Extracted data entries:
--------

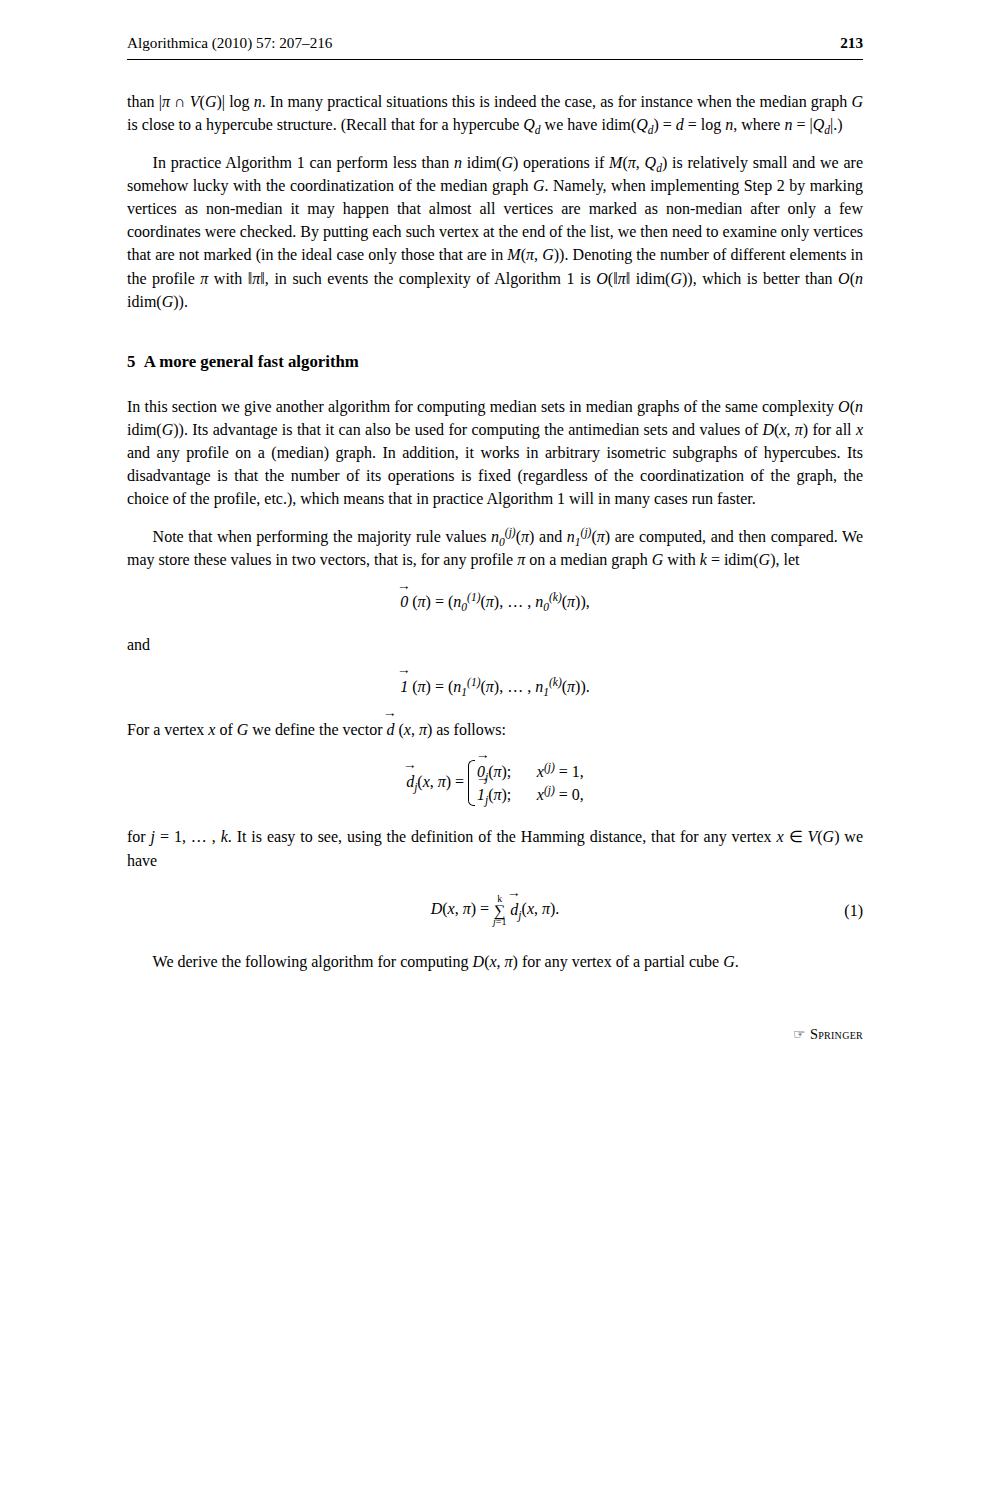Algorithmica (2010) 57: 207–216 213
than |π ∩ V(G)| log n. In many practical situations this is indeed the case, as for instance when the median graph G is close to a hypercube structure. (Recall that for a hypercube Qd we have idim(Qd) = d = log n, where n = |Qd|.)
In practice Algorithm 1 can perform less than n idim(G) operations if M(π, Qd) is relatively small and we are somehow lucky with the coordinatization of the median graph G. Namely, when implementing Step 2 by marking vertices as non-median it may happen that almost all vertices are marked as non-median after only a few coordinates were checked. By putting each such vertex at the end of the list, we then need to examine only vertices that are not marked (in the ideal case only those that are in M(π, G)). Denoting the number of different elements in the profile π with ‖π‖, in such events the complexity of Algorithm 1 is O(‖π‖ idim(G)), which is better than O(n idim(G)).
5 A more general fast algorithm
In this section we give another algorithm for computing median sets in median graphs of the same complexity O(n idim(G)). Its advantage is that it can also be used for computing the antimedian sets and values of D(x, π) for all x and any profile on a (median) graph. In addition, it works in arbitrary isometric subgraphs of hypercubes. Its disadvantage is that the number of its operations is fixed (regardless of the coordinatization of the graph, the choice of the profile, etc.), which means that in practice Algorithm 1 will in many cases run faster.
Note that when performing the majority rule values n0(j)(π) and n1(j)(π) are computed, and then compared. We may store these values in two vectors, that is, for any profile π on a median graph G with k = idim(G), let
0 (π) = (n0(1)(π), … , n0(k)(π)),
and
1 (π) = (n1(1)(π), … , n1(k)(π)).
For a vertex x of G we define the vector d (x, π) as follows:
dj(x, π) = 0j(π);x(j) = 1, 1j(π);x(j) = 0,
for j = 1, … , k. It is easy to see, using the definition of the Hamming distance, that for any vertex x ∈ V(G) we have
D(x, π) = k∑j=1 dj(x, π). (1)
We derive the following algorithm for computing D(x, π) for any vertex of a partial cube G.
☞ Springer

--------

Give every record again without changing a word. Exclude the pictures.

Algorithmica (2010) 57: 207–216 213
than |π ∩ V(G)| log n. In many practical situations this is indeed the case, as for instance when the median graph G is close to a hypercube structure. (Recall that for a hypercube Qd we have idim(Qd) = d = log n, where n = |Qd|.)
In practice Algorithm 1 can perform less than n idim(G) operations if M(π, Qd) is relatively small and we are somehow lucky with the coordinatization of the median graph G. Namely, when implementing Step 2 by marking vertices as non-median it may happen that almost all vertices are marked as non-median after only a few coordinates were checked. By putting each such vertex at the end of the list, we then need to examine only vertices that are not marked (in the ideal case only those that are in M(π, G)). Denoting the number of different elements in the profile π with ‖π‖, in such events the complexity of Algorithm 1 is O(‖π‖ idim(G)), which is better than O(n idim(G)).
5 A more general fast algorithm
In this section we give another algorithm for computing median sets in median graphs of the same complexity O(n idim(G)). Its advantage is that it can also be used for computing the antimedian sets and values of D(x, π) for all x and any profile on a (median) graph. In addition, it works in arbitrary isometric subgraphs of hypercubes. Its disadvantage is that the number of its operations is fixed (regardless of the coordinatization of the graph, the choice of the profile, etc.), which means that in practice Algorithm 1 will in many cases run faster.
Note that when performing the majority rule values n0(j)(π) and n1(j)(π) are computed, and then compared. We may store these values in two vectors, that is, for any profile π on a median graph G with k = idim(G), let
0 (π) = (n0(1)(π), … , n0(k)(π)),
and
1 (π) = (n1(1)(π), … , n1(k)(π)).
For a vertex x of G we define the vector d (x, π) as follows:
dj(x, π) = 0j(π);x(j) = 1, 1j(π);x(j) = 0,
for j = 1, … , k. It is easy to see, using the definition of the Hamming distance, that for any vertex x ∈ V(G) we have
D(x, π) = k∑j=1 dj(x, π). (1)
We derive the following algorithm for computing D(x, π) for any vertex of a partial cube G.
☞ Springer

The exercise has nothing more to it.